Exclude the images, then return every line below exactly as written.
::::::
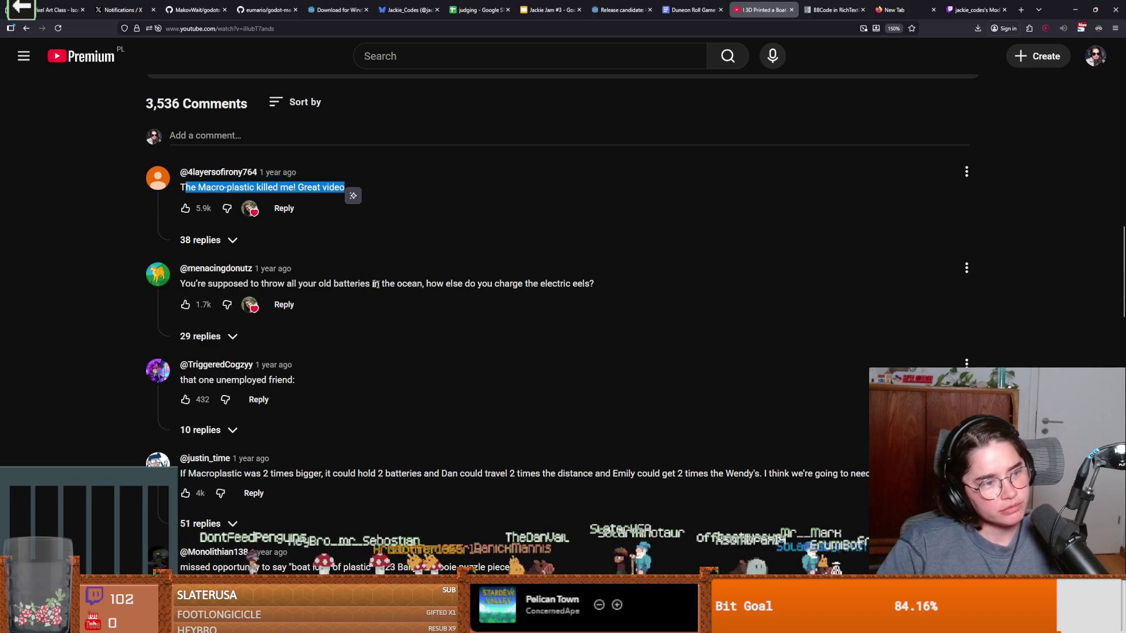
key("alt+Tab")
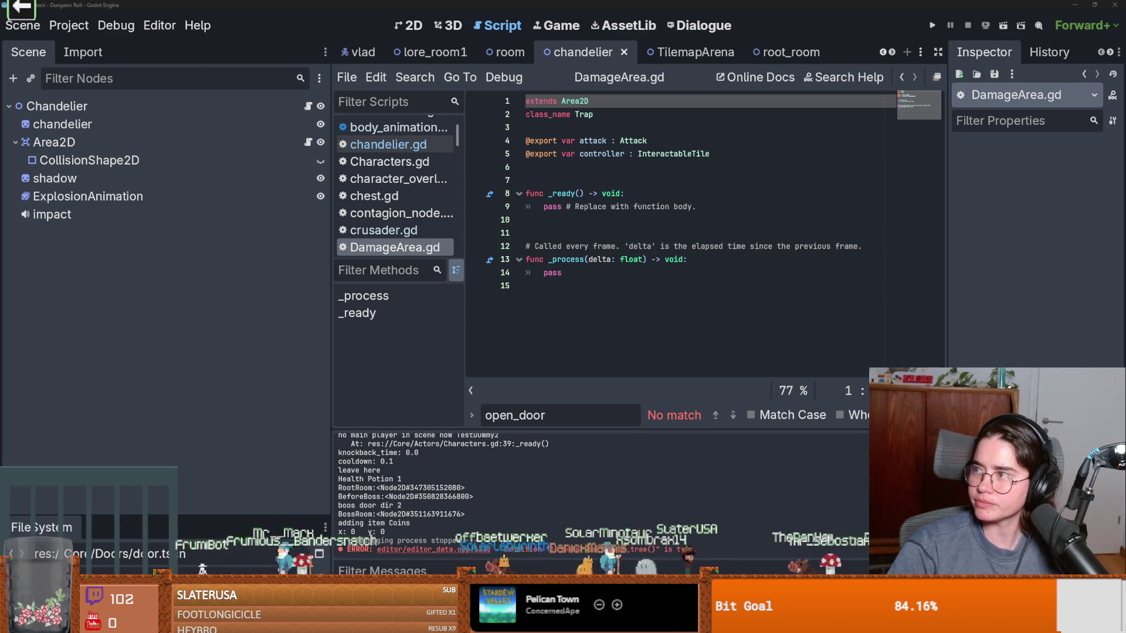
key("alt+Tab")
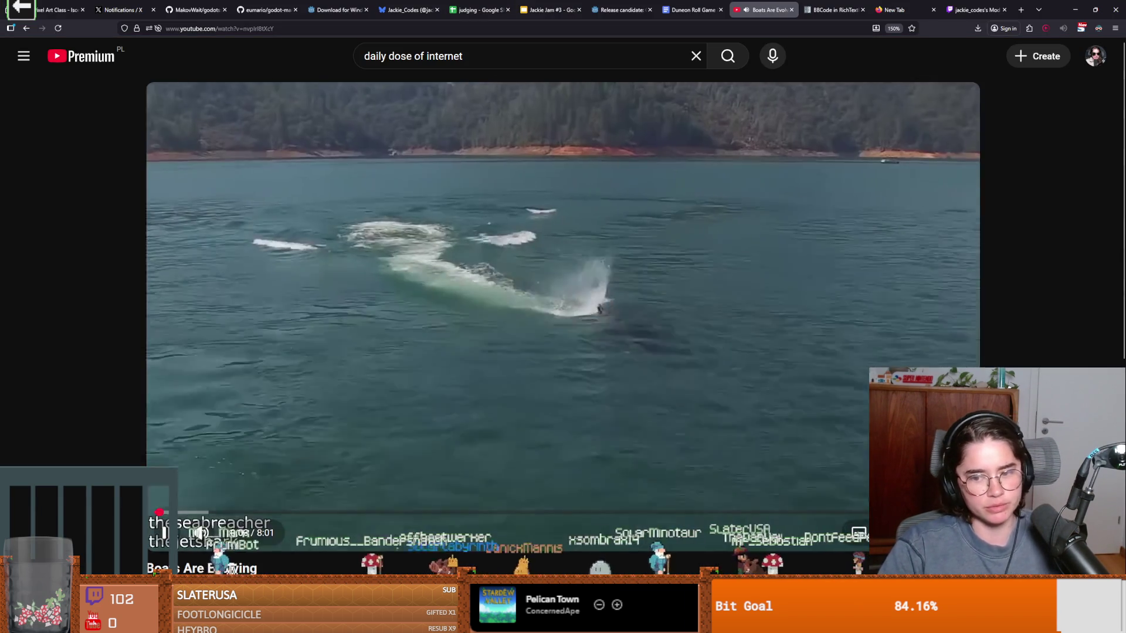
Step: Play the Boats Are Evolving video full screen, pausing and resuming it twice
double_click(804, 392)
key("space")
::::::
_Solution to this problem_
key("alt+Tab")
key("alt+Tab")
Step: Play the Boats Are Evolving video full screen, pausing and resuming it twice
double_click(804, 392)
key("space")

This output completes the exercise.